Ainsi, elle annonce par exemple préparer un appel à projets sur l’IA au sein du secteur public par le biais de son dispositif « bac à sable ». Tout comme elle l’a déjà fait lors d’éditions précédentes dans les domaines de la EdTech (2022) et de la santé (2021).
Le régulateur précise par ailleurs sa volonté de travailler en synergie avec les différents acteurs de l’IA (entreprises innovantes, équipes de recherche & développement…).
Le but étant de trouver le juste équilibre. Pour que ces acteurs s’engagent dans la conception et l’innovation d’outils dignes de confiance et conformes au RGPD. Sans que les règles ne représentent un frein à l’innovation française et européenne.
Contrôler les outils d’intelligence artificielle
En plus du sujet (épineux) de la vidéosurveillance « augmentée », la CNIL précise que des actions d’audit et de contrôle seront déployées sur les systèmes d’intelligence artificielle.
À ce titre, la Commission se penchera par exemple sur l’usage de l’IA pour la lutte contre la fraude. Ainsi que sur l’instruction des plaintes déposées, à l’encontre d’OpenAI notamment.
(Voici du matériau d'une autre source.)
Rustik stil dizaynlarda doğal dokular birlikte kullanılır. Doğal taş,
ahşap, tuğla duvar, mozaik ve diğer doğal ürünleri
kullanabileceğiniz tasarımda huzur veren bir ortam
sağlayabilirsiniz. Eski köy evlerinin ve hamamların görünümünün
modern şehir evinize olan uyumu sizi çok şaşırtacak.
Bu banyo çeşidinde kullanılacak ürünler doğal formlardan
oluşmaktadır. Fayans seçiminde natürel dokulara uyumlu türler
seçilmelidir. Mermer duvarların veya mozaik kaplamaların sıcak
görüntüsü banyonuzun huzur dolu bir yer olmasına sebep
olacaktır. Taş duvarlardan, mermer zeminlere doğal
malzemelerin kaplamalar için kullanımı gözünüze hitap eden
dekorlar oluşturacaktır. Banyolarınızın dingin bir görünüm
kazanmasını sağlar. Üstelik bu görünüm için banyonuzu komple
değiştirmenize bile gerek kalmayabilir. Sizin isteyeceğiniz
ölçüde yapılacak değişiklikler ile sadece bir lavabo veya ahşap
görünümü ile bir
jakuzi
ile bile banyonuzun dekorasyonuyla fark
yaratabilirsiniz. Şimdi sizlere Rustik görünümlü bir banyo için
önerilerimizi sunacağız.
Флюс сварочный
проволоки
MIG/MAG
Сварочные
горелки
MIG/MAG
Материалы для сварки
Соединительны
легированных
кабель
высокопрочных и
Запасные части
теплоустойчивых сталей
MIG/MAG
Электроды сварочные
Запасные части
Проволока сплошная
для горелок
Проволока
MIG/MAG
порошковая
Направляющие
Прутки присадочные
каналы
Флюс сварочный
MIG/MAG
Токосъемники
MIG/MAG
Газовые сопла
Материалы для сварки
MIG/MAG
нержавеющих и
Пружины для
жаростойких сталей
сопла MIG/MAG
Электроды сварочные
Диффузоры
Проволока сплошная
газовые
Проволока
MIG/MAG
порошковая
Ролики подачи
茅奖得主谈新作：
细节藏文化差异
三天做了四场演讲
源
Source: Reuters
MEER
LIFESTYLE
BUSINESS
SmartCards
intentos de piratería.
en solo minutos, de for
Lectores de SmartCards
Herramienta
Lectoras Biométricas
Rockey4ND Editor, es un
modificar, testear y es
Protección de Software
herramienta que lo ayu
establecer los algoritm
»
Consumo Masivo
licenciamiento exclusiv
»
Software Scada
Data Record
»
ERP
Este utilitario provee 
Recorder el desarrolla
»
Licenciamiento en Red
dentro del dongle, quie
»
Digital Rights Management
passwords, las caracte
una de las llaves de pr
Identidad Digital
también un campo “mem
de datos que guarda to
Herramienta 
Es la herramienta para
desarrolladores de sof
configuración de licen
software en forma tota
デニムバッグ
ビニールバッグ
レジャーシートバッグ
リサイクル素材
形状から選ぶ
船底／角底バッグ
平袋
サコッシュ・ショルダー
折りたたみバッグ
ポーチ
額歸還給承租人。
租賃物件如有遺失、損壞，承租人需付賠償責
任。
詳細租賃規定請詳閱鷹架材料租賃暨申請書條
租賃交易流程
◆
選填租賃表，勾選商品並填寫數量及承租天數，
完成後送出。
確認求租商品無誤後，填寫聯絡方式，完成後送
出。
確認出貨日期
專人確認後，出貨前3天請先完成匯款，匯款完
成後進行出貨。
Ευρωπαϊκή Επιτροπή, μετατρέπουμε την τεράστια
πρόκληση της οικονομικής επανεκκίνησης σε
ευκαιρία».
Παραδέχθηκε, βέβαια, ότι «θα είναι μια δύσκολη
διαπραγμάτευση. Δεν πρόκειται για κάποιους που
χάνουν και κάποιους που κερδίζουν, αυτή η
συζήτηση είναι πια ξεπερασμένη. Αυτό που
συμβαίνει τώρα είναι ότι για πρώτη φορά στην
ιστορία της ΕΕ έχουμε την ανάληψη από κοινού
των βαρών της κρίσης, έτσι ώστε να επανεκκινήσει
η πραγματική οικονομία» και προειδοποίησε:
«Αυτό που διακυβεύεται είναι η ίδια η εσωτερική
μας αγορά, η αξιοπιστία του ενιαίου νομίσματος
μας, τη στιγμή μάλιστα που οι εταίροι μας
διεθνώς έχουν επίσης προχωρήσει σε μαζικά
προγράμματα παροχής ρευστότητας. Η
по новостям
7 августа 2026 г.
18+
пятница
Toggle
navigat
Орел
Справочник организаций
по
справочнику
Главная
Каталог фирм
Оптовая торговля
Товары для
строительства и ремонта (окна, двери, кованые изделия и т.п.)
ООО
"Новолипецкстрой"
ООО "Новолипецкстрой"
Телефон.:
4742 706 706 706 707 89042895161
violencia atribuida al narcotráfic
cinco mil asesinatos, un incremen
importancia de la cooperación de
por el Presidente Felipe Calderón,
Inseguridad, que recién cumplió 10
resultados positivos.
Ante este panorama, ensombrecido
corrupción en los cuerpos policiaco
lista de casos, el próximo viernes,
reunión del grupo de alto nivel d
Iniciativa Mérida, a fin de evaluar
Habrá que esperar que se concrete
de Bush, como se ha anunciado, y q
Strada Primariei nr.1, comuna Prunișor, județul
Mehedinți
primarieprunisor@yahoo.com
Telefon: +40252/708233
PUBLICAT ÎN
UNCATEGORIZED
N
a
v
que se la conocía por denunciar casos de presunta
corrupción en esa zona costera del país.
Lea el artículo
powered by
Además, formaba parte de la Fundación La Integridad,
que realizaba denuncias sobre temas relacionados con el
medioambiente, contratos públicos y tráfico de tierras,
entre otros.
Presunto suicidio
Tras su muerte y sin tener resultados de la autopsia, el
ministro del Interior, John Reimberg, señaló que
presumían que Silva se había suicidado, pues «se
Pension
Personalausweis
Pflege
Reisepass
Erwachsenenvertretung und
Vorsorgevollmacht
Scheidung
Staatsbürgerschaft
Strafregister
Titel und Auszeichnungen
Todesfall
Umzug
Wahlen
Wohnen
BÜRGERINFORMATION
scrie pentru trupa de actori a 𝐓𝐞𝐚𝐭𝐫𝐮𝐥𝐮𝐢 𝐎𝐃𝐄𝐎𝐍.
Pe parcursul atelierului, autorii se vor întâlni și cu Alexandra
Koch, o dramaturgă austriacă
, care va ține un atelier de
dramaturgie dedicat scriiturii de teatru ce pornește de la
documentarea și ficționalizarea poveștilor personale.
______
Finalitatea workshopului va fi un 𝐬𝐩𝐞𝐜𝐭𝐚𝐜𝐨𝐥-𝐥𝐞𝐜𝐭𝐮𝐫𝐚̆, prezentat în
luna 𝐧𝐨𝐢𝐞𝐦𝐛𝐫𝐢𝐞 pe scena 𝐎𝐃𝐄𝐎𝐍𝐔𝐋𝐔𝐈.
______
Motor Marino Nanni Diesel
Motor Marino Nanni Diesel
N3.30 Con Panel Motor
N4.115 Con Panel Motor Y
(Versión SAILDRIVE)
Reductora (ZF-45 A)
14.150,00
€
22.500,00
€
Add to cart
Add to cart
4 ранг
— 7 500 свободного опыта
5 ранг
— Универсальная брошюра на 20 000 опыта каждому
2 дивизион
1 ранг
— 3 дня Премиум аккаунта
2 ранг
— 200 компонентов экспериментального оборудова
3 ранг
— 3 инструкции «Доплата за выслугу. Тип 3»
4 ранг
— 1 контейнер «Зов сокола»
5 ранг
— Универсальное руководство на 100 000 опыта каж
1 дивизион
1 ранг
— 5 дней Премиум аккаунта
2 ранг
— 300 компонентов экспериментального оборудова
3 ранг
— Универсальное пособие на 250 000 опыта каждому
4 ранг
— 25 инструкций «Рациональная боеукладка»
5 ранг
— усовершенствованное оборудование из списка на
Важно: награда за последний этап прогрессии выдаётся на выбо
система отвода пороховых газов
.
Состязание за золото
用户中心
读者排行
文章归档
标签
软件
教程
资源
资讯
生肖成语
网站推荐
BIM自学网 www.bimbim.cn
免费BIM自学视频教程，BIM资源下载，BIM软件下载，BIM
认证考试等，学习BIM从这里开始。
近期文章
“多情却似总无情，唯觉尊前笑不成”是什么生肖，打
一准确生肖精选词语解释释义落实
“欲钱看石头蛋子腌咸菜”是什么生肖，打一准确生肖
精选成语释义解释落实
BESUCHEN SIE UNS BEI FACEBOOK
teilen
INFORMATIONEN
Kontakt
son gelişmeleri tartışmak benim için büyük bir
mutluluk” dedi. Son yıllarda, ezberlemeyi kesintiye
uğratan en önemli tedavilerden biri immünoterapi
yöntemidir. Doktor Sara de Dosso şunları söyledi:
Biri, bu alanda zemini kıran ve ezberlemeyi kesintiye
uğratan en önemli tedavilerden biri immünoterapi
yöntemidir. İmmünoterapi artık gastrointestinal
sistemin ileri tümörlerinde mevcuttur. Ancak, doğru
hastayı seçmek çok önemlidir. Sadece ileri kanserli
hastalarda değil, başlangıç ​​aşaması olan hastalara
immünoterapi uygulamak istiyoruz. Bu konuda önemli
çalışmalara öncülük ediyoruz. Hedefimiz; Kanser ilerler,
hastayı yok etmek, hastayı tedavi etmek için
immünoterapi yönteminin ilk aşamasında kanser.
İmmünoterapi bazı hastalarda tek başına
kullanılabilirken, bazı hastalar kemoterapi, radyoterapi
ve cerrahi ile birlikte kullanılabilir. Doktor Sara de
D’une manière plus générale, elle prévient qu’une attention particulière sera portée au respect des obligations en matière de protection des données. Cela signifie que l’instance administrative vérifiera, entre autres :
- la réalisation d’une AIPD visant à démontrer la conformité du traitement des données (obligatoire dans le cas d’un risque élevé pour les droits et libertés des individus) ;
- les mesures prises pour informer les personnes ;
- les dispositions d’exercices des droits.
Une réglementation des systèmes d’IA essentielle à la protection des données
Santé, transport, industrie 4.0, monde du travail… Les programmes d’intelligence artificielle constituent un avantage stratégique en matière de performance économique, mais aussi de bien-être sociétal. Il n’empêche qu’en l’absence d’une législation claire, leur usage des données inquiète.
C’est d’ailleurs pour cela que l’Italie a suspendu temporairement l’accès à ChatGPT sur son territoire un peu plus tôt dans l’année.
En réalité, selon le Laboratoire d’innovation numérique de la CNIL (LINC), le RGPD est un outil pertinent et applicable à l’IA. Le projet européen de réglementation sur l’intelligence artificielle, actuellement en discussion, servira alors à préciser et renforcer les dispositions existantes en matière de protection des données personnelles.
Avec son plan d’action, la CNIL anticipe et prend les devants. Pour préparer les citoyens, entreprises et acteurs de l’IA à l’avènement d’intelligences artificielles sûres, transparentes, traçables, non discriminatoires et respectueuses de l’environnement.